I bake as a hobby. My sister is pregnant and asked me to make the cake for her gender reveal. She didn’t tell me the gender.
The deadline comes, and I still don’t have the info. So I make the cake—gray inside, gray outside. The reveal day comes, they cut into it, and everyone just kind of… blinks.
There’s this awkward silence hanging in the air, like someone accidentally swore in church. My brother-in-law, Hakeem, starts laughing first, thinking maybe it’s a prank. Then my mom gives me that tight-lipped smile that says, “You’ve embarrassed me in front of the aunties.”
My sister, Reena, is just staring at the slice, fork frozen halfway to her mouth.

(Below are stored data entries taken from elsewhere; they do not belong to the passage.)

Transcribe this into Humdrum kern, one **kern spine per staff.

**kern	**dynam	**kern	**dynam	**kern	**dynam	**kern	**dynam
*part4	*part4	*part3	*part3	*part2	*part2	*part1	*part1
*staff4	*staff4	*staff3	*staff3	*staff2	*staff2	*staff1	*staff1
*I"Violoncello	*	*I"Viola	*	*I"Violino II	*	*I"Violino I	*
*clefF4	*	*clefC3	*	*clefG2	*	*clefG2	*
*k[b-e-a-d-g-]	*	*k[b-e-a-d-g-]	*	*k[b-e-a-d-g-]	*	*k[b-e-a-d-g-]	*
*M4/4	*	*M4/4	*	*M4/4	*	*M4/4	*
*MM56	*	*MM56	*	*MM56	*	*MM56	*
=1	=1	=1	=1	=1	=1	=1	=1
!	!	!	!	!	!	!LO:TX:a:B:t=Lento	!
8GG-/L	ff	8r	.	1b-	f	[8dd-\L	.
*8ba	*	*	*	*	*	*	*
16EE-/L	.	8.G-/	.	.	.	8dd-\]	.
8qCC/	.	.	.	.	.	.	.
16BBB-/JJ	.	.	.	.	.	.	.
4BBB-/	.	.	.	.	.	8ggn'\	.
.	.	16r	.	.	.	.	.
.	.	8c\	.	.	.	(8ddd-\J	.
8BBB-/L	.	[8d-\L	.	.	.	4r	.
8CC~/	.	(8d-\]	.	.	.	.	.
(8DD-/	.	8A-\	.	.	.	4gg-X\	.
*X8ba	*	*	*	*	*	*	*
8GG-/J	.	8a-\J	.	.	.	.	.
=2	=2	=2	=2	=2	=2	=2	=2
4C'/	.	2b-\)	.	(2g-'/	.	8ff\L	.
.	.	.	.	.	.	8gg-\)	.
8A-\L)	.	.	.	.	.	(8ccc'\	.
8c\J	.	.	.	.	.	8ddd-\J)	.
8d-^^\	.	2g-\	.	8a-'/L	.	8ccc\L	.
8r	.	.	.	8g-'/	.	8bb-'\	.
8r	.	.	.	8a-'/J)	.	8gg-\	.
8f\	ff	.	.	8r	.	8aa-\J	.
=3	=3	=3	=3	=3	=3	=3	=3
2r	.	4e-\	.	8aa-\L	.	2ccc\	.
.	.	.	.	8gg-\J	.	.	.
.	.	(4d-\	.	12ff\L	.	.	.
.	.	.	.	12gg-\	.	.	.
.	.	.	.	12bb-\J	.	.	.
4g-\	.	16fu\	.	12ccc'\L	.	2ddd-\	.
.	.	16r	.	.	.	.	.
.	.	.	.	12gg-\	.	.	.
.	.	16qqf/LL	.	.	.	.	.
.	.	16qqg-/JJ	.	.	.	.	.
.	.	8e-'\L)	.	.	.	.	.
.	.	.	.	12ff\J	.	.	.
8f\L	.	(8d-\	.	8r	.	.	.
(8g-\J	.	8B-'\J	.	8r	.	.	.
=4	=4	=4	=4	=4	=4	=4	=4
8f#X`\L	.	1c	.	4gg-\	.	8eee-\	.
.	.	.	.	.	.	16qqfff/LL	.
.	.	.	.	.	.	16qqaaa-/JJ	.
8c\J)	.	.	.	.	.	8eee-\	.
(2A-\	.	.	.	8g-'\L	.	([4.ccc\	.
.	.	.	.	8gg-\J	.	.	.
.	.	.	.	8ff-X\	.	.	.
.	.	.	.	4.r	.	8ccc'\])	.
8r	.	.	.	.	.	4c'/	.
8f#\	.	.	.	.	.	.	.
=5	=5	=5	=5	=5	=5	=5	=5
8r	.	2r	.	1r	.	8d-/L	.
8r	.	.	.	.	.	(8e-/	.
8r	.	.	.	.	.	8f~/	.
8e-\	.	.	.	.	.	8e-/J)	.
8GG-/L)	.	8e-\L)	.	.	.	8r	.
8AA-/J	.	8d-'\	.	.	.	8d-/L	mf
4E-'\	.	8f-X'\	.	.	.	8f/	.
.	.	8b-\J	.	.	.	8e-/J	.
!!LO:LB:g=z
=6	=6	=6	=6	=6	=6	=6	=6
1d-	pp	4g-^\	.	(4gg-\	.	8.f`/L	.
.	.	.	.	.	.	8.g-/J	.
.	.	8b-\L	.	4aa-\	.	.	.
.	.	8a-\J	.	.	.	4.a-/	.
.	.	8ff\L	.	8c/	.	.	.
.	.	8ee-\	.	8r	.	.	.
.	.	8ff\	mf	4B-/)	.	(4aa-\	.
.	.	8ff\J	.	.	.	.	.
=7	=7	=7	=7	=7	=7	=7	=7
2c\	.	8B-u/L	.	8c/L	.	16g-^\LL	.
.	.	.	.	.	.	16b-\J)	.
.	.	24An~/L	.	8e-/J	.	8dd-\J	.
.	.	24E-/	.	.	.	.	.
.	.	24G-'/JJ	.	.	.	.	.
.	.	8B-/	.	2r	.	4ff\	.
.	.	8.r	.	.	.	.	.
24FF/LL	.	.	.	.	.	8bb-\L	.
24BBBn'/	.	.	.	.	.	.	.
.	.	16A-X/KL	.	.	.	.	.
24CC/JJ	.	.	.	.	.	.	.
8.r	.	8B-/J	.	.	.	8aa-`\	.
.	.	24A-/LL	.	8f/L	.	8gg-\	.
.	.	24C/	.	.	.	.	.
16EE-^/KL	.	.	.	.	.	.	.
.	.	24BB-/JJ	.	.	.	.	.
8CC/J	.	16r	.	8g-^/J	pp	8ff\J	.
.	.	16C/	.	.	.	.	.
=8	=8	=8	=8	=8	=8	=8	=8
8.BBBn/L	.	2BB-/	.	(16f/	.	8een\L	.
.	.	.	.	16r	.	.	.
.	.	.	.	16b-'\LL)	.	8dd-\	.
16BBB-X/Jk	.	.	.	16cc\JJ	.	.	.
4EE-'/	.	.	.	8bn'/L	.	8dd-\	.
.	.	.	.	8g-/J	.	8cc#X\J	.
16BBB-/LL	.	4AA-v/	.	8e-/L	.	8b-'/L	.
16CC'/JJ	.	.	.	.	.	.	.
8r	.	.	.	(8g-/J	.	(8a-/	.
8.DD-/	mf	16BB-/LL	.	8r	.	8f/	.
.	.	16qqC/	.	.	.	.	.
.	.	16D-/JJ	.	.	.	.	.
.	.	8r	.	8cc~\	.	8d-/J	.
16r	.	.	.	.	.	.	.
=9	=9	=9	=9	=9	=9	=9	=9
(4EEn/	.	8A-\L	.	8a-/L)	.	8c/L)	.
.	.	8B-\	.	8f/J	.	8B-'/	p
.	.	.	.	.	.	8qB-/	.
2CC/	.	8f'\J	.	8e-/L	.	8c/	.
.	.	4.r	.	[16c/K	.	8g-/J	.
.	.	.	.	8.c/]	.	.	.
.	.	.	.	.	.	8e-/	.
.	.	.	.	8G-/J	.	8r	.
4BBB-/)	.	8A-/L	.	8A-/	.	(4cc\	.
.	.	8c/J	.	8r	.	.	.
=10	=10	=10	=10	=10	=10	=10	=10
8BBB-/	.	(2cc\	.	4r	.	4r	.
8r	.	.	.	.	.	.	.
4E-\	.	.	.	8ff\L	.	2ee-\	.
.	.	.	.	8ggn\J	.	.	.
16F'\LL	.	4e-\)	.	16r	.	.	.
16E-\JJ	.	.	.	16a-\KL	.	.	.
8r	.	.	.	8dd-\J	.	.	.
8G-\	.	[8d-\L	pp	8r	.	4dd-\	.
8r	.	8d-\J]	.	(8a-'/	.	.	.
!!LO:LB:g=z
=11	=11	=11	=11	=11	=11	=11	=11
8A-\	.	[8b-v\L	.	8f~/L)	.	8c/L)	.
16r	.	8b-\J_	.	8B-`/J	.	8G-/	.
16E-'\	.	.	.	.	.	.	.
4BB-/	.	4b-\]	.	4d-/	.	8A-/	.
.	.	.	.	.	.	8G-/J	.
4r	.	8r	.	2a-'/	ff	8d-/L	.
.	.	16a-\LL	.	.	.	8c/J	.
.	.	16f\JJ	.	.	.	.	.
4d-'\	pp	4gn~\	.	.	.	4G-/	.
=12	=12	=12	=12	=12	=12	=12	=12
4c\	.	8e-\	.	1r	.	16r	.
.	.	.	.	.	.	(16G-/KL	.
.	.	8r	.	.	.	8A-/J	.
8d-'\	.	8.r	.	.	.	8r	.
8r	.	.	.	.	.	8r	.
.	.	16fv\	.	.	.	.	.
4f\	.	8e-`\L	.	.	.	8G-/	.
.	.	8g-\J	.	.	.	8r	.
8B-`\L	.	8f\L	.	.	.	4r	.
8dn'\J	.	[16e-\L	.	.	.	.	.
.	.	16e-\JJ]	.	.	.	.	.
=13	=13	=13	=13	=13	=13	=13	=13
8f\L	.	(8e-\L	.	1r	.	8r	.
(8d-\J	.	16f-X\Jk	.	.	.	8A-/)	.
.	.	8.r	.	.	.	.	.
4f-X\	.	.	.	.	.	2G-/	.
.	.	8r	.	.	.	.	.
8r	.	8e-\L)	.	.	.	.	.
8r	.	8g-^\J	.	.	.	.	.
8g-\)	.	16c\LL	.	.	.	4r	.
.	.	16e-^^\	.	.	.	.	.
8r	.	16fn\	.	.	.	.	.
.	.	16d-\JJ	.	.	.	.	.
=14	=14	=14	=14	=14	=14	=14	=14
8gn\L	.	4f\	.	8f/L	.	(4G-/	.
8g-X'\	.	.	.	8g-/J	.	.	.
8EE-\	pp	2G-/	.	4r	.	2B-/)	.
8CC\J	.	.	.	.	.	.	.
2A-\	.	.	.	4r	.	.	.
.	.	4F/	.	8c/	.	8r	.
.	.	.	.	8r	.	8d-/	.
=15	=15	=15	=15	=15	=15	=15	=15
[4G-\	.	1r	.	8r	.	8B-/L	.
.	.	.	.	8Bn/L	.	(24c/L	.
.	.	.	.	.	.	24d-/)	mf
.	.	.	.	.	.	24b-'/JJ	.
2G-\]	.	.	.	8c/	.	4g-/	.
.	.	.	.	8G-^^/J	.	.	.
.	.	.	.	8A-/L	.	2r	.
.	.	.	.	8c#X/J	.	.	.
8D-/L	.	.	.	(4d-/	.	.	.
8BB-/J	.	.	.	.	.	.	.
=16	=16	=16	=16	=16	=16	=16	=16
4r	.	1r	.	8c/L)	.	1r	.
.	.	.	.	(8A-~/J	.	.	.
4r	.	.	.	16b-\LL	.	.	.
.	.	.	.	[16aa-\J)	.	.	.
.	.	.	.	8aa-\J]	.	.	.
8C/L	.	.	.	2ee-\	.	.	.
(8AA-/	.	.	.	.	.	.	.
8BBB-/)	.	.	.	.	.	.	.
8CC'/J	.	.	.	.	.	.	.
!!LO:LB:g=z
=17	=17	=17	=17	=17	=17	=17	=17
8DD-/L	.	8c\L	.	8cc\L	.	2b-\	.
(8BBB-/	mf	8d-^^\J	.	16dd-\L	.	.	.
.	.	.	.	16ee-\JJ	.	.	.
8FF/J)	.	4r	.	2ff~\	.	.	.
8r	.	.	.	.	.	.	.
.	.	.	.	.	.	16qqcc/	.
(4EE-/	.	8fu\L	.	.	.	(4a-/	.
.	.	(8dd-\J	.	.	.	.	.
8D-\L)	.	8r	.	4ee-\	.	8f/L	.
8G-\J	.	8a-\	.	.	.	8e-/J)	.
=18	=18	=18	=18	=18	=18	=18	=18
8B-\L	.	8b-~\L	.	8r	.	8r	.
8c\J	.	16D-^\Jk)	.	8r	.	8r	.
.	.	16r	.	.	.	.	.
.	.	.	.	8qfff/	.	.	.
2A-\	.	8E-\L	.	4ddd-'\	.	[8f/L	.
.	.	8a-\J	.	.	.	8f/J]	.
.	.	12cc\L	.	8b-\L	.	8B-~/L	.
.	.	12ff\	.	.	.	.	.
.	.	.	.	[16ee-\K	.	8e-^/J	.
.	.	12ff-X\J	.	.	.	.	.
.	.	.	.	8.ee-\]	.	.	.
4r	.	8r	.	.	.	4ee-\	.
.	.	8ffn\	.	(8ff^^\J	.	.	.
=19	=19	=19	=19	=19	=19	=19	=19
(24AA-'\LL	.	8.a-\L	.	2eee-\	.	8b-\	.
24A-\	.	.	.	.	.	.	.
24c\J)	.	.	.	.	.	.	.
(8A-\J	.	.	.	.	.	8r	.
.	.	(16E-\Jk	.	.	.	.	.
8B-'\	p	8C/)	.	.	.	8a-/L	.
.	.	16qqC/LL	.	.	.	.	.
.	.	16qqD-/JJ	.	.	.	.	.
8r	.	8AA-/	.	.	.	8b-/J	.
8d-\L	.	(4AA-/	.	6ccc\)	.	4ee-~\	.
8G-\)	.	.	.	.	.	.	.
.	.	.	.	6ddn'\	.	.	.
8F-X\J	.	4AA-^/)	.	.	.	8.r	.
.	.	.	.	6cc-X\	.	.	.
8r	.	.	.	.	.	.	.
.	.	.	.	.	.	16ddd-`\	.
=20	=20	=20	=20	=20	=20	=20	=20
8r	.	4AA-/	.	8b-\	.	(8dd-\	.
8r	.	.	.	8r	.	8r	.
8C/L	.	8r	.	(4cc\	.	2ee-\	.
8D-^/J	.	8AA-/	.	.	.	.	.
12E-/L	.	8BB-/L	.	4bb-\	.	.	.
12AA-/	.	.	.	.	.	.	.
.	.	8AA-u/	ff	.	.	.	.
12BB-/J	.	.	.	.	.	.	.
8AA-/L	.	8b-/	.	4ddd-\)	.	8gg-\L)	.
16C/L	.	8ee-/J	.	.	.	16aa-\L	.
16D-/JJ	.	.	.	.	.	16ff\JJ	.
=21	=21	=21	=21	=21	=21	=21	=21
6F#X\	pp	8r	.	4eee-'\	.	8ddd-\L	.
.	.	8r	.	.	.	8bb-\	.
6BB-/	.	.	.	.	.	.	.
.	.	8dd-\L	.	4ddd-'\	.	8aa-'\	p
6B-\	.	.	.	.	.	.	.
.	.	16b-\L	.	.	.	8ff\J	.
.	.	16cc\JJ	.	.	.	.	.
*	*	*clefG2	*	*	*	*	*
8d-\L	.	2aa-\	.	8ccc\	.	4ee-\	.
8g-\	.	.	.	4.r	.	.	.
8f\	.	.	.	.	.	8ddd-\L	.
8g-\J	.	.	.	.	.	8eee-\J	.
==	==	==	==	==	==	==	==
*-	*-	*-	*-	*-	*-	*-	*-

I clear my throat and say, “Well, you never told me the gender. I texted, called, even emailed. I figured neutral was better than wrong.”
Everyone laughs it off eventually, but I can see Reena’s jaw tightening.
She’s not one to hide when she’s irritated. Still, the day goes on—people mingle, pose for pictures, gossip in the kitchen. But she barely speaks to me after that.
Two days later, I get a text from her:
“That was so petty. You could’ve just asked Mom or Hakeem.”
I didn’t respond. Because honestly?
I had. I’d called my mom twice. She just said, “Ask Reena, I’m not getting in the middle.” And Hakeem?
He claimed he “wasn’t sure” if he was supposed to know. I let it go, figuring she’d cool down. But she didn’t.
Weeks passed. No check-in texts. No random TikToks from her at 2 a.m.
Nothing. I even dropped off some homemade blueberry scones when I knew she’d be home—left them on her porch with a little note. She didn’t even message me to say thanks.
I started to wonder if the cake really hit a nerve. Reena and I weren’t super close growing up. I’m four years older, and I moved out when she was still in high school.
But when our dad died last year, we got tighter. Or so I thought. I was there through her whole first trimester drama—holding her hair when she threw up during that wedding in Fresno, driving her to her OB appointments when Hakeem had work.
I didn’t think one gray cake would cancel all that out. A month later, she throws a baby shower. I find out through Facebook.
That one hit. All our cousins were there. My mom was there.
Hell, even that annoying girl from her college dance team made the cut. But me? Nothing.